What is needed:
Nothing but the lines from the start of the entries through the line containing "before: beige dog bed" should appear in the answer, each given exactly.

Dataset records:
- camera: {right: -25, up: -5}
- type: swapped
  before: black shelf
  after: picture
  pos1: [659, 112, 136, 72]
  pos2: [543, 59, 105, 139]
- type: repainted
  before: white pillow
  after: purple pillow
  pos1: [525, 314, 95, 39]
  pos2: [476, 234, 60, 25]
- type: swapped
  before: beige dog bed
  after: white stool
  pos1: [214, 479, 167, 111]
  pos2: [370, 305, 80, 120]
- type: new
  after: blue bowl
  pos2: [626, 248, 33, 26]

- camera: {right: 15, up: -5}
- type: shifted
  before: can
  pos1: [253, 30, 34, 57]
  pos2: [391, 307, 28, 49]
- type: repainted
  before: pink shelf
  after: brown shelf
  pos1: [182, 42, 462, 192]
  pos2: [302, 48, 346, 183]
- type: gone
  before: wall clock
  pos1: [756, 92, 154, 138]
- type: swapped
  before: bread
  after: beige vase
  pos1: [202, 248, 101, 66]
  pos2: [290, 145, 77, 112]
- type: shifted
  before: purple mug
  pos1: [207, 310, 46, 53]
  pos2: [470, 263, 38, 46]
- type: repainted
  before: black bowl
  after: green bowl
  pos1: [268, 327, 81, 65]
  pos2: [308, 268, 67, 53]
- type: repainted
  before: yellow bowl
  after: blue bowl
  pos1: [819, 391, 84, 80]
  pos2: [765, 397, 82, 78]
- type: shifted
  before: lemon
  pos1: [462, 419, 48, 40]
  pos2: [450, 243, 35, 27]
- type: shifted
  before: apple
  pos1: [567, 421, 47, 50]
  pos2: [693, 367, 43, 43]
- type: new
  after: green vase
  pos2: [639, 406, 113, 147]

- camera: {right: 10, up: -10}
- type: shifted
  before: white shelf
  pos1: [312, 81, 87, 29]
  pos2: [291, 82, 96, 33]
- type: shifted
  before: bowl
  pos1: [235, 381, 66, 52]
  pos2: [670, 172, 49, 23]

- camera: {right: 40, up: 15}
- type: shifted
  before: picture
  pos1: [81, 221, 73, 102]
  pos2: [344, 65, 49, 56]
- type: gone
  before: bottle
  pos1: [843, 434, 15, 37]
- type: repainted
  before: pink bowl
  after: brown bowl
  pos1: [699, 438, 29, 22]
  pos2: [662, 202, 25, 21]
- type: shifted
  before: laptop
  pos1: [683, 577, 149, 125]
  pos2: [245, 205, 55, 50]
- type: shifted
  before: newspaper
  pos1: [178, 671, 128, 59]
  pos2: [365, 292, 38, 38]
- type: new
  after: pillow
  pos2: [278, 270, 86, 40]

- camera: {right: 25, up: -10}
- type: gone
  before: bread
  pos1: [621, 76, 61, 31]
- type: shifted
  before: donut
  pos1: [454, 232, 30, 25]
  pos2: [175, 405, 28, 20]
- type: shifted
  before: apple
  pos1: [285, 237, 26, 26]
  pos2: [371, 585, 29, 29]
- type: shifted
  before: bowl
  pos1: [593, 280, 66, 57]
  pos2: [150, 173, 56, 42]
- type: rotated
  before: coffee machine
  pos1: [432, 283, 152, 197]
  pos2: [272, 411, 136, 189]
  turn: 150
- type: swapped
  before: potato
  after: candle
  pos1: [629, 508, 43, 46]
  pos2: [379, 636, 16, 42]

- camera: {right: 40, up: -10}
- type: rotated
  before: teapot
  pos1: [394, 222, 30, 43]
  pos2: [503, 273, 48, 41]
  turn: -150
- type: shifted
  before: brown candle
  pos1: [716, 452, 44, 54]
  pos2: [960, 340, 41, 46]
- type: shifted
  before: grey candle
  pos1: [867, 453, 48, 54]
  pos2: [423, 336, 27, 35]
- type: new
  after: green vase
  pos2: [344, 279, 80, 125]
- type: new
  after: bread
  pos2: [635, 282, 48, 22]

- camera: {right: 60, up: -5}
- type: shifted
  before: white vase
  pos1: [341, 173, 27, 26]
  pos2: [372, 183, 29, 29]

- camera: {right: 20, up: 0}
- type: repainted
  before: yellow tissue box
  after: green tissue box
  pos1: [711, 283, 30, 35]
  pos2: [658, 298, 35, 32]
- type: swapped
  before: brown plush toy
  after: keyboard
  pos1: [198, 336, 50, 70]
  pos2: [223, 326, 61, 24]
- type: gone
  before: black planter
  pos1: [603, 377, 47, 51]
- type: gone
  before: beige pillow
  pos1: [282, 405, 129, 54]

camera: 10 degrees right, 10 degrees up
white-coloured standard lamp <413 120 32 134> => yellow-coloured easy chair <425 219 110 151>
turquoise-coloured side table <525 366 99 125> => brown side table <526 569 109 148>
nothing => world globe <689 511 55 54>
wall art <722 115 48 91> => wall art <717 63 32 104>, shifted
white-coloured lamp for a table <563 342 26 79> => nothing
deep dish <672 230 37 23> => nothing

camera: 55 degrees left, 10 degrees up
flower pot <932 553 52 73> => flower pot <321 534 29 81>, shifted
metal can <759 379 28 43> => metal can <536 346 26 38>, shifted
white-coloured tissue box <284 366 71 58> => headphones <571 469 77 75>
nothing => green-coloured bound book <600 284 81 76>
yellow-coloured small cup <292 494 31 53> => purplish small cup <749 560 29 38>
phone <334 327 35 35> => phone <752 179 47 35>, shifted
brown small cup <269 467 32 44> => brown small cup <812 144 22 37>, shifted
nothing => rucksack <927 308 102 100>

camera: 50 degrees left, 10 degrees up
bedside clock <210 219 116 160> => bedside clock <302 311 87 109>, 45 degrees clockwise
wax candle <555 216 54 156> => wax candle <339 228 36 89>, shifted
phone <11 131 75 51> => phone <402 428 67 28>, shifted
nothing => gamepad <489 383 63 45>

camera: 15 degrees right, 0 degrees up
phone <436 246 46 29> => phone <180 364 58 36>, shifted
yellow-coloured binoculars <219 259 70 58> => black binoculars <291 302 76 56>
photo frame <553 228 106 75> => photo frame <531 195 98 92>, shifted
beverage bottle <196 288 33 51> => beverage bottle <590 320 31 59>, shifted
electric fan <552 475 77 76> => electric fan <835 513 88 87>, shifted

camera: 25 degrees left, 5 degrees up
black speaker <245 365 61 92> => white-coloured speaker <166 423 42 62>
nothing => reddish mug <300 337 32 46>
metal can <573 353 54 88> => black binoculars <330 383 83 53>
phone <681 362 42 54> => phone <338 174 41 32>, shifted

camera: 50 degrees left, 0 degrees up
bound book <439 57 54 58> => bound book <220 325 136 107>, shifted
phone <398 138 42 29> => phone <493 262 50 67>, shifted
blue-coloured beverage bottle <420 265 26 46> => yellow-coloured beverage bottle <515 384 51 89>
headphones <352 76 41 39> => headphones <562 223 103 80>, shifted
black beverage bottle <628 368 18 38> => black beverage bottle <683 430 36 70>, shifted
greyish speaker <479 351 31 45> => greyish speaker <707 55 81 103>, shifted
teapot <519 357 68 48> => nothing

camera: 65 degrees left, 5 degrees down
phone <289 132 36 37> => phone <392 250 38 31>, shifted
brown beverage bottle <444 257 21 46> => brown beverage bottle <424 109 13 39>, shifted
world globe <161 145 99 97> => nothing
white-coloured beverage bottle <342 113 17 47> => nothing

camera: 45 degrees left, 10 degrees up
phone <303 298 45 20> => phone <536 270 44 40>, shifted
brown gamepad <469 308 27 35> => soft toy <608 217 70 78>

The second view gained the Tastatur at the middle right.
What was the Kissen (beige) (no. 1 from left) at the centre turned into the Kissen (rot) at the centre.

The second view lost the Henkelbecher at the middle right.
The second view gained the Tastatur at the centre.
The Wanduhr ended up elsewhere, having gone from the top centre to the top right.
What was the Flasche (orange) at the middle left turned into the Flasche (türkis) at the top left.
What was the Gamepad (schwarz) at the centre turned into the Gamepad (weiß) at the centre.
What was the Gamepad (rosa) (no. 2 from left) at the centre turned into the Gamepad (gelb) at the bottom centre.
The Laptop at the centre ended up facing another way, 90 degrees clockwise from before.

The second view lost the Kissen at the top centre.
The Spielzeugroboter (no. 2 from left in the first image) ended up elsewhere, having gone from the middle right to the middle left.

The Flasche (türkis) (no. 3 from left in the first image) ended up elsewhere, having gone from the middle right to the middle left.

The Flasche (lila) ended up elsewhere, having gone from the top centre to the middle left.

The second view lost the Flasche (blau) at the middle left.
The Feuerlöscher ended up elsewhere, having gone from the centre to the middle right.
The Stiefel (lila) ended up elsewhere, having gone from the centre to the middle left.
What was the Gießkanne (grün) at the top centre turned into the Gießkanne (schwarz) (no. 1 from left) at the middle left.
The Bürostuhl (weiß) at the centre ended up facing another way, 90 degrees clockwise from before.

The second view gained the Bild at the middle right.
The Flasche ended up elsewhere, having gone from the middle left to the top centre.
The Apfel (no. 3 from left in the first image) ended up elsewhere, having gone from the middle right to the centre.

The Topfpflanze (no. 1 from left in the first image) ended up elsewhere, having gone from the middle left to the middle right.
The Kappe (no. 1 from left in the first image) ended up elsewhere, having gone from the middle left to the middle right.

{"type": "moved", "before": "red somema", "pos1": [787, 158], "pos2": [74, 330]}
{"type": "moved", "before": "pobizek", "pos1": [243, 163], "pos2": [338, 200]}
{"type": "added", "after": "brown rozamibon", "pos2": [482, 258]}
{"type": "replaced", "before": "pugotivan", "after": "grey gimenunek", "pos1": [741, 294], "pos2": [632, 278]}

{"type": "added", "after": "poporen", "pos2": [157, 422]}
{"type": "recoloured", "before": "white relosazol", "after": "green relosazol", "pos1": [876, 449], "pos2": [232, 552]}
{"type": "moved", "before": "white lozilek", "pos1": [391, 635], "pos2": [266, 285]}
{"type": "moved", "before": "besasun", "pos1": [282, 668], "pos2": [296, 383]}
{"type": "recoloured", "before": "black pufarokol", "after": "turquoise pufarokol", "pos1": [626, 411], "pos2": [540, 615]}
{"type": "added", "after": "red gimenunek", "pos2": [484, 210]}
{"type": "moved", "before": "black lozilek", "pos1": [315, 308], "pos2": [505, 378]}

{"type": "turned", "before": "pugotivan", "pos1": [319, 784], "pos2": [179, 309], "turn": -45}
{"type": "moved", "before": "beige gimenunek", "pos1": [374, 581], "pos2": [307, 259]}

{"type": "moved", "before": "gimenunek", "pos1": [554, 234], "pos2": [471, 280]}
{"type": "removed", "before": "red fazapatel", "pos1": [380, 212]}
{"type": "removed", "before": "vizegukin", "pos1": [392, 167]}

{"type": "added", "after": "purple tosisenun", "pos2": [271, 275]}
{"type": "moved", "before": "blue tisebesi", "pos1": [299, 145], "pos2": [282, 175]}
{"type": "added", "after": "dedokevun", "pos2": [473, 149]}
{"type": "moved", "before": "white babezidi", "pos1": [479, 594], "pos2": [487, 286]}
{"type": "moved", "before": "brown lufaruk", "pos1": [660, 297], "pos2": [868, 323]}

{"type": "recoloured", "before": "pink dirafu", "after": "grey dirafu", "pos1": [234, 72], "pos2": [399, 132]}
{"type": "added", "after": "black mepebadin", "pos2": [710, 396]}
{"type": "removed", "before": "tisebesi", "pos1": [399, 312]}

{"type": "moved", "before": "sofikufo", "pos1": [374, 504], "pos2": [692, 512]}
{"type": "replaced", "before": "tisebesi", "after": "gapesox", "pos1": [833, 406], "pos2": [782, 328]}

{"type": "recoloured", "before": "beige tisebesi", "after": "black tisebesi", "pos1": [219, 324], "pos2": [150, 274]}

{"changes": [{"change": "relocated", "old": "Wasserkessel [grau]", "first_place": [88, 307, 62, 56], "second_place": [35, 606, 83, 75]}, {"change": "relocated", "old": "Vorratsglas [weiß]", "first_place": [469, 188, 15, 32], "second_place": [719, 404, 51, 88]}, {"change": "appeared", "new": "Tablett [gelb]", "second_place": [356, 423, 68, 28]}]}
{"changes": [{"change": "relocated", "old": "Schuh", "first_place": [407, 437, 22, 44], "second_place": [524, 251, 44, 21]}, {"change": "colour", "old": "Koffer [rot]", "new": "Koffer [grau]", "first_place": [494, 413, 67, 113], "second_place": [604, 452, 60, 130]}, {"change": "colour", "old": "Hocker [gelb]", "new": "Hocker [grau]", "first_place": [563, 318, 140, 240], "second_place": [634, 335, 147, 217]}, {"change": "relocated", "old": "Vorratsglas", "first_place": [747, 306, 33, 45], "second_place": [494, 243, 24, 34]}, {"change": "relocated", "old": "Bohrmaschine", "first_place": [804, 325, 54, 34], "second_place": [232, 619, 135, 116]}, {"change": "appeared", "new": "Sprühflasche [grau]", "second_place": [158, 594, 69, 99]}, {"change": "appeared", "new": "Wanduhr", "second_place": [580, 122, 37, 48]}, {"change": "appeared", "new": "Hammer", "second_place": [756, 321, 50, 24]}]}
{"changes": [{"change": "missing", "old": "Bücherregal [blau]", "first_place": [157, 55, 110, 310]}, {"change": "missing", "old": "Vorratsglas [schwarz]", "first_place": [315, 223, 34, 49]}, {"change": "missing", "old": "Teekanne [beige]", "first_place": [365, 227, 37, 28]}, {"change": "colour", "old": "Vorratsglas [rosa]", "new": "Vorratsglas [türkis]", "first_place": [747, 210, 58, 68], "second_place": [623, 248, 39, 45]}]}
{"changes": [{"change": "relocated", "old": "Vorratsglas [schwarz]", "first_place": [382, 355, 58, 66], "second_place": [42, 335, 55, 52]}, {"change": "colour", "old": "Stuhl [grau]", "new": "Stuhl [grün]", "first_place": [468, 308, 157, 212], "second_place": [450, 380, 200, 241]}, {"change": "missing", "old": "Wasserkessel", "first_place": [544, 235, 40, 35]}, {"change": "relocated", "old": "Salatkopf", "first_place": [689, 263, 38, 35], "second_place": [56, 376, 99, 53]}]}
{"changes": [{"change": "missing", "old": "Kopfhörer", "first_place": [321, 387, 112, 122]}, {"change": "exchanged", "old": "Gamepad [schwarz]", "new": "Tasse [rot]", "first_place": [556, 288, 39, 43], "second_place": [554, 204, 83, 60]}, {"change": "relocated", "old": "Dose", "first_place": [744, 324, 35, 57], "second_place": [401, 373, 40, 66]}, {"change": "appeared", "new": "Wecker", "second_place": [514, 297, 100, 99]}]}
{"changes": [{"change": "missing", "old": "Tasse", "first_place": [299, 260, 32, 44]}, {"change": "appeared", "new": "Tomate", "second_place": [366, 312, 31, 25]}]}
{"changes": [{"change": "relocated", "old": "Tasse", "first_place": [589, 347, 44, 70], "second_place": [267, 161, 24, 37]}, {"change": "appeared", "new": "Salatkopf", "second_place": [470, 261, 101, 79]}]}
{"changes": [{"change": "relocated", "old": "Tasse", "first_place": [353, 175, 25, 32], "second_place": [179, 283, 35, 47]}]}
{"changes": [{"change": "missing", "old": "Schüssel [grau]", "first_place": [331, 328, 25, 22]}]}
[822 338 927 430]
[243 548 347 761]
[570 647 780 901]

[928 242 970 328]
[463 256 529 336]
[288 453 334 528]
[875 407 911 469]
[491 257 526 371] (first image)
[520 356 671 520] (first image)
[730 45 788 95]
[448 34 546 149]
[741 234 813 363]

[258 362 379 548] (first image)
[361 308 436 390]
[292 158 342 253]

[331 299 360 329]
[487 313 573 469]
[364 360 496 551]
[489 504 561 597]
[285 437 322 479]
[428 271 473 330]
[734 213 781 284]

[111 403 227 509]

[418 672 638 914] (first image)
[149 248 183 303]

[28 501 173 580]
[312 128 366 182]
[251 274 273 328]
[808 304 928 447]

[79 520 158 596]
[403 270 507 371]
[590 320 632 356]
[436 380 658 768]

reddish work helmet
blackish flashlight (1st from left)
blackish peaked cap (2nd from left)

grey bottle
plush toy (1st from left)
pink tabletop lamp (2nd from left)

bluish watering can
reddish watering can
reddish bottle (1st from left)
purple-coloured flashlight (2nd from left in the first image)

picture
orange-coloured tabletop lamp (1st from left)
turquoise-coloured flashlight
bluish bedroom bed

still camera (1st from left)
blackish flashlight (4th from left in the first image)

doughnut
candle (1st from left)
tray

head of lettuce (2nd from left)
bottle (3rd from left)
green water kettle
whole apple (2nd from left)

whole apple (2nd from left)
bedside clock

Response below:
- camera: {right: -25, up: -5}
- type: swapped
  before: black shelf
  after: picture
  pos1: [659, 112, 136, 72]
  pos2: [543, 59, 105, 139]
- type: repainted
  before: white pillow
  after: purple pillow
  pos1: [525, 314, 95, 39]
  pos2: [476, 234, 60, 25]
- type: swapped
  before: beige dog bed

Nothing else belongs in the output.